If a UI test fails after pressing “End Turn”, what broke?

• city production?
• research?
• fog recomputation?
• turn advancement?
• selected unit refresh?
• Riverpod state?
• widget layout?
• animation timing?

It is much better to test the turn pipeline directly, then have a smaller number of UI tests that prove the button is wired correctly.

That gives me a layered testing strategy:

flowchart TB
    Few["Few broad UI / integration tests"]
    Some["Some presentation and transport tests"]
    Many["Many domain and rule tests"]
    Guards["Architecture guard tests"]

    Few --> Some
    Some --> Many
    Guards --> Many
    Guards --> Some

The deeper the rule, the closer I want the test to be to that rule.

Tests as Design Pressure

The most useful thing about tests is not only that they catch regressions. They also pressure the design in the right direction.

If a rule is hard to test, maybe it is in the wrong place.

If a reducer needs Flutter to run, something is wrong.
If fog of war needs a renderer to be tested, something is wrong.
If movement needs a widget tree, something is wrong.
If server projection needs the client UI, something is wrong.

Good tests make bad boundaries uncomfortable.

That is one of the reasons I like writing tests for a project like this. The tests do not just verify the architecture. They shape it.

What I Still Want to Improve

The test layer is already broad, but there are areas I want to keep improving.

I want more scenario-style tests for complete turn flows: city growth, research, production, movement, fog, and events processed together.

I want more multiplayer replay tests, especially around command ordering and projections.

I want better asset validation tests so missing icons, sprites, or map files are caught early.

I want more AI simulation tests that run longer games and report balance problems, not just correctness failures.

I also want to keep UI tests focused. Flutter widget tests are useful, but I do not want the project to become dependent on fragile visual assertions for rules that belong in the domain.

The Lesson

For Age of New Worlds, the test layer is not one thing.

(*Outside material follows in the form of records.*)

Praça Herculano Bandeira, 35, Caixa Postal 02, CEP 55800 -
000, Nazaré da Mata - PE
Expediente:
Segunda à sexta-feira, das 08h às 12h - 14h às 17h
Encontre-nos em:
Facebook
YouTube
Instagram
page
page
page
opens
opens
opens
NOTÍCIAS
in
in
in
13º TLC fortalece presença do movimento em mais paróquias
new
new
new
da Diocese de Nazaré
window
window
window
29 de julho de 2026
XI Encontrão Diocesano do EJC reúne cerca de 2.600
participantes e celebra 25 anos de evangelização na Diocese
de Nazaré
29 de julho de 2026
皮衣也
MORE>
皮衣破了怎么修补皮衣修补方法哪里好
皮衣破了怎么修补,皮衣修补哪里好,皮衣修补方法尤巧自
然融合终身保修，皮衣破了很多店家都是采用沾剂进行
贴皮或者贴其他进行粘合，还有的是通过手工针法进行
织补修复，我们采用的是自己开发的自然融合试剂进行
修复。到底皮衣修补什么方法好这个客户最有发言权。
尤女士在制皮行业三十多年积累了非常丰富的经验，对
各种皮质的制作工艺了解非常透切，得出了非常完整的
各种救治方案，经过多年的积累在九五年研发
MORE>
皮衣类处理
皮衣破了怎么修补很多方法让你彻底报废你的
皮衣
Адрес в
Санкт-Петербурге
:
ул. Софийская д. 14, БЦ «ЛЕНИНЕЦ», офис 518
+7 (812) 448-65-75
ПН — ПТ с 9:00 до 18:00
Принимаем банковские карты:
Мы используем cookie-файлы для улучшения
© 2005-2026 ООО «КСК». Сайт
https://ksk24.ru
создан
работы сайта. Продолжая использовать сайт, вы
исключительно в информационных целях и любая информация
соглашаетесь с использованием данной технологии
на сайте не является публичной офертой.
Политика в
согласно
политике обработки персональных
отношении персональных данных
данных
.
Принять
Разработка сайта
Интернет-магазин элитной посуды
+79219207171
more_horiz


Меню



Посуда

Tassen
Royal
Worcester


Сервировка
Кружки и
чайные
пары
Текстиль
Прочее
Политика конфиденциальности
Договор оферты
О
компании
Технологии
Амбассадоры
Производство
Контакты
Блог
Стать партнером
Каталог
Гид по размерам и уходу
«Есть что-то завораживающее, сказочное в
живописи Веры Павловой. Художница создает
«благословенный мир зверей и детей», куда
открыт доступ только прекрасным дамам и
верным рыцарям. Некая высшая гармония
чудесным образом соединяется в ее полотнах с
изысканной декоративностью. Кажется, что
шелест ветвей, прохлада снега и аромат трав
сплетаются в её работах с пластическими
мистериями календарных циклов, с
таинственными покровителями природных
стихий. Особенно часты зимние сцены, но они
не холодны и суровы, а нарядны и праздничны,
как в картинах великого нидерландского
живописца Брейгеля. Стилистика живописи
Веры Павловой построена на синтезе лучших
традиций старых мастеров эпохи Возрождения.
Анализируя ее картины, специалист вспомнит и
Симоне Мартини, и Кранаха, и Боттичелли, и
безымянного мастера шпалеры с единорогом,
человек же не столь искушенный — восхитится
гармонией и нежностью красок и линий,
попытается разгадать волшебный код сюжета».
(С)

It is a set of protections around different kinds of truth:

• domain tests protect rules,
• reducer tests protect state transitions,
• contract tests protect application ports,
• infrastructure tests protect persistence and transport,
• UI tests protect presentation behavior,
• rendering tests protect visual integration,
• architecture tests protect boundaries,
• server tests protect multiplayer authority,
• core tests protect shared language.

A 4X game has too many interconnected systems to rely on manual testing alone. Every new mechanic touches something else: movement affects fog, fog affects projection, projection affects multiplayer, multiplayer affects command validation, command validation affects UI feedback.

The test layer is how I keep that complexity from becoming guesswork.

It lets me change the game with more confidence. It lets me refactor without losing the rules. It lets the architecture stay visible.

And for a project like this, that matters as much as any single feature.